Joel Dinda's photos with the keyword: blast furnace

Snail Shell Harbor

16 Jun 2014 3 224
This is Michigan's most famous "ghost town"--Fayette State Park. Taken from in front of the long-abandoned blast furnace. "Ghost town" in quotes to acknowledge that place--originally an iron-ore processing town, but far longer a tourist attraction--has never been fully abandoned.

Fayette

10 Feb 2011 94
One last 1981 photo from Michigan's Fayette State Park.

A Magnificent Ruin

08 Feb 2011 90
A charcoal iron furnace consumes three main ingredients: Iron ore (of course), limestone, and a forest (to be reduced to charcoal). For Jackson Iron's purposes, Snail Shell Harbor was nearly perfect. There's a limestone cliff within sight of the furnace, forests surrounded the townsite, and Samuel Tilden's new-built Peninsula Railroad was delighted to connect the furnace with the company's mine. And the waterfront, as you see, was mere feet from the furnace. That, too, was a consideration. =============== Fayette State Park in 1981.

Some Notes on Fayette Brown

05 Feb 2011 84
Negaunee's Jackson Mine was the first Marquette Range location to mine iron ore--it did so in 1847--and was a pioneer in many mining-related operations. The mine was named for Jackson, Michigan, home to the original investors. Besides financing the mine, those investors built the first northern Michigan iron forge, on the Carp River in 1849; they also built a blast furnace on the mine property around the same time.
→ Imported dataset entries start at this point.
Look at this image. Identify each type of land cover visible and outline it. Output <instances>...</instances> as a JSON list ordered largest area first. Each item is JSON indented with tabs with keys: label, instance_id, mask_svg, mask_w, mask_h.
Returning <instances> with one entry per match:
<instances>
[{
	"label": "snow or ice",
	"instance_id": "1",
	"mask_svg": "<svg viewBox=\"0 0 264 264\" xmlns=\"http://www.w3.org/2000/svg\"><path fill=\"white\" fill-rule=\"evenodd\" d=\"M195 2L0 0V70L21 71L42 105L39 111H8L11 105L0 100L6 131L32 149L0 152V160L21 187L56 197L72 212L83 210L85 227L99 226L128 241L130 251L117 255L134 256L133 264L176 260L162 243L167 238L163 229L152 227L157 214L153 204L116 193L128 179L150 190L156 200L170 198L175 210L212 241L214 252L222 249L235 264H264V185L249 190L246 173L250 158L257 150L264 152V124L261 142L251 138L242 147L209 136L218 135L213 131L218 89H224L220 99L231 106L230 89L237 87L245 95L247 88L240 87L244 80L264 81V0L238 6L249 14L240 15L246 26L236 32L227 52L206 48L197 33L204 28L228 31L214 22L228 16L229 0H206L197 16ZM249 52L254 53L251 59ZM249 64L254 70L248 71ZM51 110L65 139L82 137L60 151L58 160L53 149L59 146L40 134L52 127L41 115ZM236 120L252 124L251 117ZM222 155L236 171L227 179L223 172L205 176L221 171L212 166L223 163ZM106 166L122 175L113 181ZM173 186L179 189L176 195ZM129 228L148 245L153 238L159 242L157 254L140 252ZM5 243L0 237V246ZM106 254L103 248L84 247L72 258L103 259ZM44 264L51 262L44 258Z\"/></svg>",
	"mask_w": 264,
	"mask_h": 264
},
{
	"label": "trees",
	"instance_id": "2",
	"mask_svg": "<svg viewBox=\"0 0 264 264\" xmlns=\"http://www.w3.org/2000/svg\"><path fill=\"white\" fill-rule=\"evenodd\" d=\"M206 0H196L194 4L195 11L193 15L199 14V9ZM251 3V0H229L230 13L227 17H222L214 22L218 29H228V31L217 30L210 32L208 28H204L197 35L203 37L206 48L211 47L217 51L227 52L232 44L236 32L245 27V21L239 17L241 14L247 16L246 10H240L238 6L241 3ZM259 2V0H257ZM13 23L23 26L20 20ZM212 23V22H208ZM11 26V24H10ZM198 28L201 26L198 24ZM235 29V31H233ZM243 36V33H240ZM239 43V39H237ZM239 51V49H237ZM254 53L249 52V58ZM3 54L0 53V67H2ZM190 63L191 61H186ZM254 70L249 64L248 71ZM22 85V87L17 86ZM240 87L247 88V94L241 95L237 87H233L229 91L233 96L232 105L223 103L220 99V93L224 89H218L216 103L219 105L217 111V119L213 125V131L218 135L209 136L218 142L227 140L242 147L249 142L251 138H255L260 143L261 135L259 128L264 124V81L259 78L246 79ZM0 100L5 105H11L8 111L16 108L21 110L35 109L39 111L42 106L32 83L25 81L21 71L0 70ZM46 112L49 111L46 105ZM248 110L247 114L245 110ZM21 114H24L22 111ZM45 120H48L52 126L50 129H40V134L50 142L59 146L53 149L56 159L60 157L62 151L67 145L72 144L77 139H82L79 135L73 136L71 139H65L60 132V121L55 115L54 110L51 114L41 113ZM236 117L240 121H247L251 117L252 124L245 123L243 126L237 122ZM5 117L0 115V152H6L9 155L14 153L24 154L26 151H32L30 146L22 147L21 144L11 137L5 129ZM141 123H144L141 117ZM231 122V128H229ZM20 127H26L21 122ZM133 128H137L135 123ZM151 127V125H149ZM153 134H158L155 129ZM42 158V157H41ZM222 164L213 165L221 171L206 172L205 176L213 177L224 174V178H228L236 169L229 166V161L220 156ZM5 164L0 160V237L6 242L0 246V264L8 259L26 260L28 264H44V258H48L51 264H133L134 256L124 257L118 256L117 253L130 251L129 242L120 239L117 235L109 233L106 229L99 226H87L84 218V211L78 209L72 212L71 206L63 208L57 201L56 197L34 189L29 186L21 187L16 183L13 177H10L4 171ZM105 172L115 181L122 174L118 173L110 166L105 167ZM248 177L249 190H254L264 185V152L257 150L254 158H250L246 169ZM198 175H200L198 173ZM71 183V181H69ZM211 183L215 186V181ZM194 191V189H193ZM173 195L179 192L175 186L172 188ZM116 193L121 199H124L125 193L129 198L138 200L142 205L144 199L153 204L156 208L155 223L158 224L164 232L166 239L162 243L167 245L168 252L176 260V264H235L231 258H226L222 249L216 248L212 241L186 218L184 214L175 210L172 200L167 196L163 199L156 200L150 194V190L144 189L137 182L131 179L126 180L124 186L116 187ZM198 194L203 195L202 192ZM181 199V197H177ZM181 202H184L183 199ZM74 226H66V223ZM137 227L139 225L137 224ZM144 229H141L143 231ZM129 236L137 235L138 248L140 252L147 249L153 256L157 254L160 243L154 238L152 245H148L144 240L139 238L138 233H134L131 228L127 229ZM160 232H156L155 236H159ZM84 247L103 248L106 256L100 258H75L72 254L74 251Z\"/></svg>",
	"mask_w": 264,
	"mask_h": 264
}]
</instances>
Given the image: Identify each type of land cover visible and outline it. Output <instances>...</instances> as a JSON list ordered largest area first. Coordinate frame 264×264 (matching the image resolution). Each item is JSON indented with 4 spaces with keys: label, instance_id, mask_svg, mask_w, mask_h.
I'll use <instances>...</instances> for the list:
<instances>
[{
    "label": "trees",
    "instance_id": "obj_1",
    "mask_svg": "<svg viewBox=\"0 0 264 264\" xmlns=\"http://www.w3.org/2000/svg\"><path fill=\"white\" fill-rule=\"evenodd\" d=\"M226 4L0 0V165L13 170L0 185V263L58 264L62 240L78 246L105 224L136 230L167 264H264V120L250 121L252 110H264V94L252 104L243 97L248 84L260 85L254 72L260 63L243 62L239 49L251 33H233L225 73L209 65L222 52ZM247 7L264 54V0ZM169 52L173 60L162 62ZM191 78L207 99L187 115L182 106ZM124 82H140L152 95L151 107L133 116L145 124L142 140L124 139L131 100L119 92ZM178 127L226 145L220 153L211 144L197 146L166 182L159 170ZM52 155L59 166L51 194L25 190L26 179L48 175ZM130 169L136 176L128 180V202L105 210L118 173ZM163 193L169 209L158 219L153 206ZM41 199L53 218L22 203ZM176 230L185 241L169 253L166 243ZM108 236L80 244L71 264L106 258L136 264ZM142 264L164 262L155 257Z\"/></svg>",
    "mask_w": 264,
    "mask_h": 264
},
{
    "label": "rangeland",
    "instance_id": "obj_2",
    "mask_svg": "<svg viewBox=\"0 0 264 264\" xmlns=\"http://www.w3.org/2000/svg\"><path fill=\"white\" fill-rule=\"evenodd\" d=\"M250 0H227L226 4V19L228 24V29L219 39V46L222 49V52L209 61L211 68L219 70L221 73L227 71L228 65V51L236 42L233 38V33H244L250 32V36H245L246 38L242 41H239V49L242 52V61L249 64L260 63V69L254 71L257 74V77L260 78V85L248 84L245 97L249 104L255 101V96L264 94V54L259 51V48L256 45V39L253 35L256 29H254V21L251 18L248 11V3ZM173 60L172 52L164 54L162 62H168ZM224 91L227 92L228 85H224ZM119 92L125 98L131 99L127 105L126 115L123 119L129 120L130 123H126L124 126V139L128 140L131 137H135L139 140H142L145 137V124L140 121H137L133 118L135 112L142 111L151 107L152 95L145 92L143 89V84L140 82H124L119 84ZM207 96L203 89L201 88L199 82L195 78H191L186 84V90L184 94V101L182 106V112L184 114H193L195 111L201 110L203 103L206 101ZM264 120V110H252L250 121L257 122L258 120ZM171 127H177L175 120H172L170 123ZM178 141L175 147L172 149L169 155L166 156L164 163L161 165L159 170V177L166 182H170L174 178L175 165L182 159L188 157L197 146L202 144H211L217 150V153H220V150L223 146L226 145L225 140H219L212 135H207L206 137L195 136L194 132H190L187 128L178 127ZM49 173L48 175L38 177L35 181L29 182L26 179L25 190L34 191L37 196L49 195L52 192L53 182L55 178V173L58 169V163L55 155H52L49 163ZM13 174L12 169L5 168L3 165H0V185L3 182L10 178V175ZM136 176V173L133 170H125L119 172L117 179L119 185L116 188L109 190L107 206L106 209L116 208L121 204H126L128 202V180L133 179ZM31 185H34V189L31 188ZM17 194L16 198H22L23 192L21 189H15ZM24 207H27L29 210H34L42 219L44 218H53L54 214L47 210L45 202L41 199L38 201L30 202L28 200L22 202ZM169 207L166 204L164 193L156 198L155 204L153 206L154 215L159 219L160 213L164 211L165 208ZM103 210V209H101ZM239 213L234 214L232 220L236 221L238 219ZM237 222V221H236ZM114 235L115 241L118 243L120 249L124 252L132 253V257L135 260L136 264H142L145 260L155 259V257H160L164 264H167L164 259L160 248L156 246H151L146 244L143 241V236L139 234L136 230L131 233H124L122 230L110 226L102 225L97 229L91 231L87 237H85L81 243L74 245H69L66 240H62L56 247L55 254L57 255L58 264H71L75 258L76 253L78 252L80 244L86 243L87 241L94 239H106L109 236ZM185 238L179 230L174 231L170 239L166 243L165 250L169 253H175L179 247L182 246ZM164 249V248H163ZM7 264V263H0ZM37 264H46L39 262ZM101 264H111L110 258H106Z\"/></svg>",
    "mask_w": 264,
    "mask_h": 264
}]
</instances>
In the '60s they built this town. It's clear from the corporate history that Jackson Iron believed that ore could be economically processed in northern Michigan and shipped to market as either pig iron or a finished product. This would not prove the most successful strategy for selling Lake Superior ore, but the markets had not yet made that clear. The company survived for over half a century before selling their still-operating mine to the Cliffs , so their processing experiments can't be fairly characterized as failures. In 1861 the owners hired Fayette Brown, a Clevelander with banking experience, as General Agent for their company. He managed the non-mining portion of the business, mainly from offices in Cleveland, where he had other interests. He masterminded the stealthy creation of this iron village across from Escanaba on the shores of Little Bay de Noc, but mostly he managed the firm's everyday business of soliciting buyers and making contracts. The ownership clearly found Brown's agency satisfactory, as they retained his services until 1888. And, of course, they named this company town after him. Most Marquette Range mining companies were managed from Cleveland, so Brown doubtless exploited synergies which were unavailable elsewhere. He certainly found investment opportunities for himself, as he was able to supply capital permitting his son, Alexander Ephraim Brown, to found the Brown Hoisting Machinery Company, where he devised and manufactured the ship unloading machinery which dominated many ports for half of the twentieth century. Another son, H.H Brown, presided over an iron manufacturing firm which bore his name. Fayette Brown invested in many Cleveland businesses, and was widely mourned when he passed away, at the age of 87, in 1910. Brown lived a long and successful life. The iron village which bore his name was only a minor project in a career spent near the heart of the iron, steel, and mining industries. ================ Like most of my recent postings, this is the Fayette blast furnace as it looked in 1981.

A Side View of Fayette's Furnace

04 Feb 2011 86
The custodians of historic sites are forever battling entropy. The park had just restored that stack and repaired those walls when we visited in 1981, but the place remained recognizably a ruin. I'm certain the roofs the park's subsequently added provide protection from the elements, are perhaps necessary, and may even help some folks visualize the original operation. But this version's more impressive. I miss it.

Blast Furnace

01 Feb 2011 88
Fayette State Park's most important artifact, in 1981. Lake Michigan in the background.

Fayette's Blast Furnace

02 Feb 2011 88
Fayette State Park, Michigan, in 1981. The owners of Negaunee's Jackson Mine had a notion that it would be more profitable to manufacture pig iron in the Upper Peninsula than to ship the unprocessed ore down the Lakes. So they scouted around and found a suitable location on Snail Shell Harbor at the north end of Lake Michigan. This structure, the core of the Fayette operation, was a blast furnace. The furnace was intermittently active from 1867 to 1891, then was abandoned. For well over a century, now, the ruin's been the heart of a ghost town. A surprisingly well-preserved ghost town, actually, as long before it became a state park this village was a tourist attraction. The furnace was getting major restoration when I began visiting in the late 1970s, but by 1981 they'd restored the stacks and stabilized the deterioration in the rest of the structure.